While any BC Court of Appeal decision would only be binding in this province, she said it would be a "persuasive authority" for decisions in other provinces and territories. Intervenor status allows the CCLA to file an eight-page brief to be considered by the appeals court. That brief must be submitted by Aug. 12 and Zwibel stated the CCLA will also be requesting the opportunity to present oral arguments before the court.  

"With emergency legislation and when you are in a state of local emergency, you are overriding the usual democratic checks and balances. It is all done by executive order and that diminishes the extent to which you can have real democratic accountability for decisions. One of the reasons we asked to make submissions in this case is that there should be some guard rails and safeguards around how long a state of emergency can persist and how long you can be in that suspended state where you don't have the normal check and balances working."


The subdivision, located in Sechelt's West Porpoise Bay neighbourhood, was approved in 2006. In June 2012 a sinkhole opened up on one of its roads. Over the following years, more sinkholes would emerge, rendering one completed home uninhabitable and forcing partial road closures. A large one daylighted on Dec 25, 2018. Following a review of the site by contracted geotechnical personnel, the District of Sechelt issued a warning to subdivision residents, some who had lived there since 2008, regarding site instability. It issued a SOLE on Feb. 15, 2019, evacuating 21 homes and closing public access to the site.



With financial assistance from the province, Sechelt had security fencing installed around the subdivision. Despite those efforts, unauthorized individuals entered the site, and several homes were looted and vandalized. Residents of the neighbouring subdivision of The Shores have expressed ongoing concerns about the impact on their lives related to illegal activities occurring in and around the abandoned site.

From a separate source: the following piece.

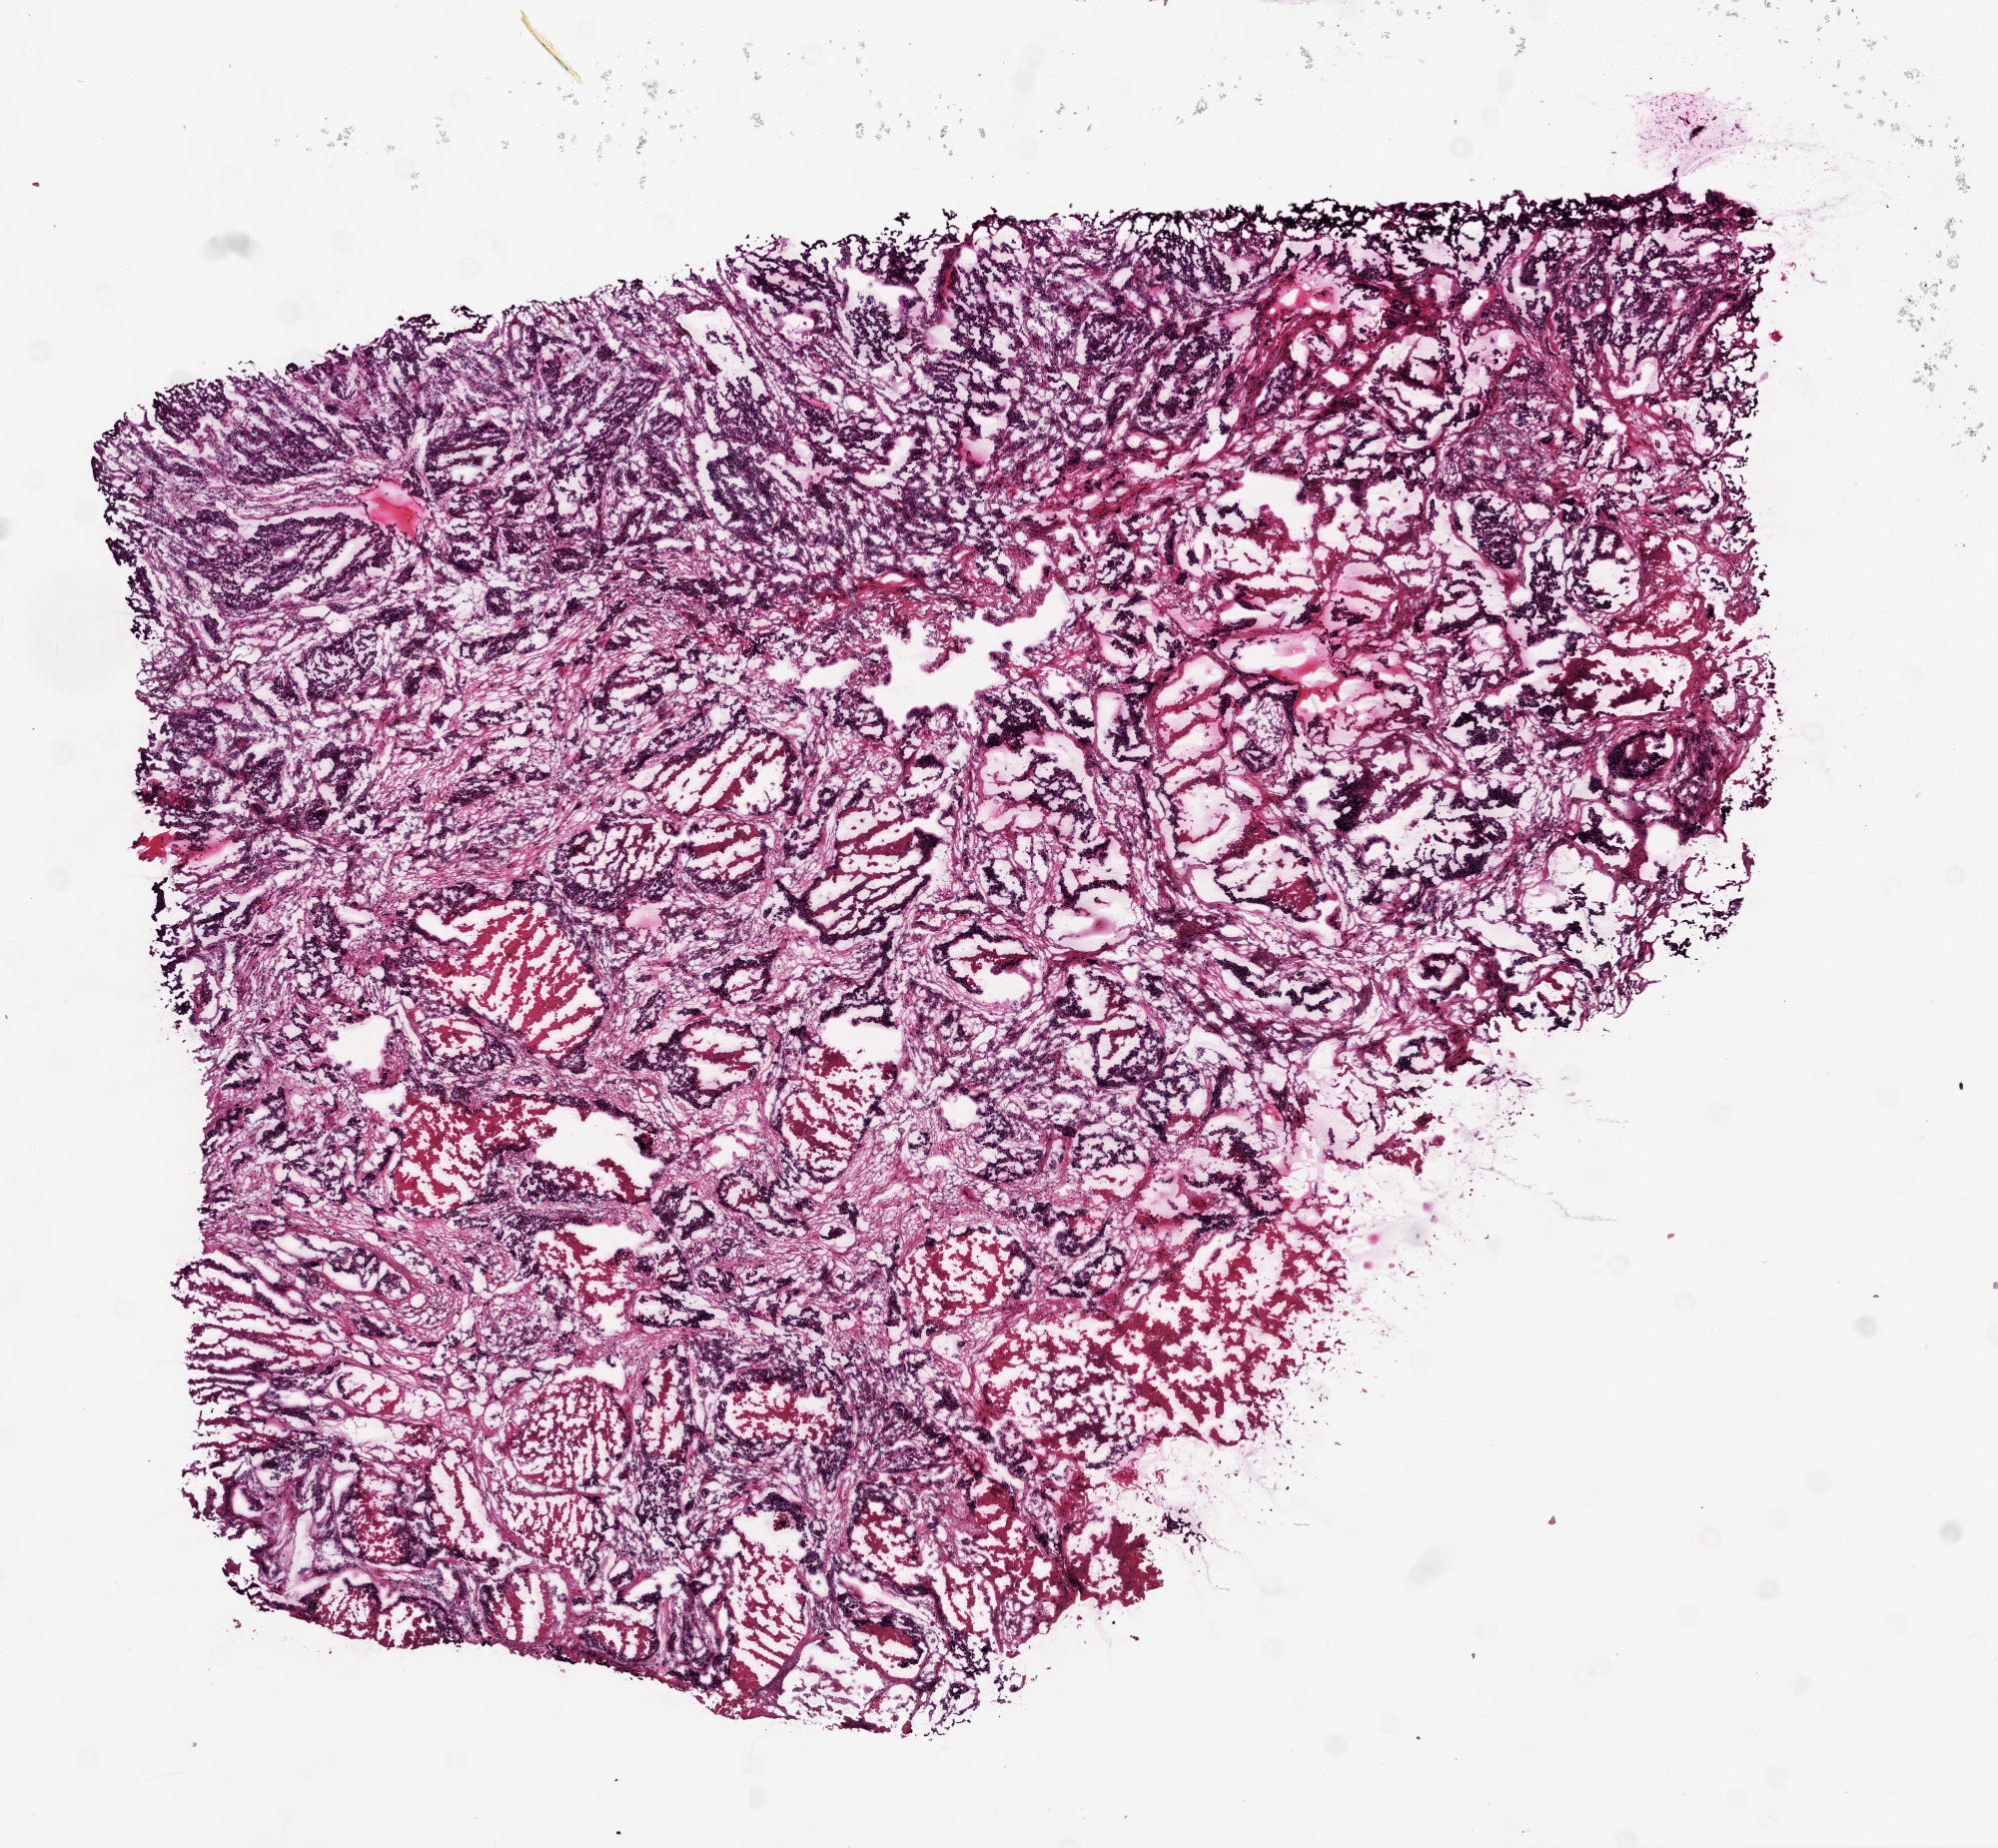
H&E-stained whole-slide image — shown as a low-resolution overview of the whole scanned area (about 8.0 x 7.4 mm, from a 20x scan); frozen section from the top of the tissue portion; primary tumour sample from the lung. Patient: female, age at initial diagnosis 70 years. Pathologist review of this section (percent, as recorded): tumour cells 40%, tumour nuclei 85%, normal cells 0%, stromal cells 57%, necrosis 3%.
• laterality: right
• diagnosis: Adenocarcinoma, NOS (upper lobe, lung)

That SOLE was renewed by the province on a weekly basis until Feb. 11, 2022, when the province declined to sign a renewal requested by Sechelt. Since that date, the municipality has kept roads accessing the site closed, and the fencing, which displays warning signage about ground instability in the area, in place. Owners have been offered keys to the locked gate to access their properties should they choose to do so at their own risk.  

Property owners started a variety of legal actions against the province, the district and other parties involved in the subdivision dating back to 2013. The Lathams and Rosewall withdrew claims filed against the District of Sechelt after the BC Court of Appeal dismissed nuisance claims filed against the municipality by other Seawatch owners. That ruling said that a restrictive covenant filed on the titles of the subdivision properties alerting prospective purchasers to the geotechnical conditions protected the local government from such claims.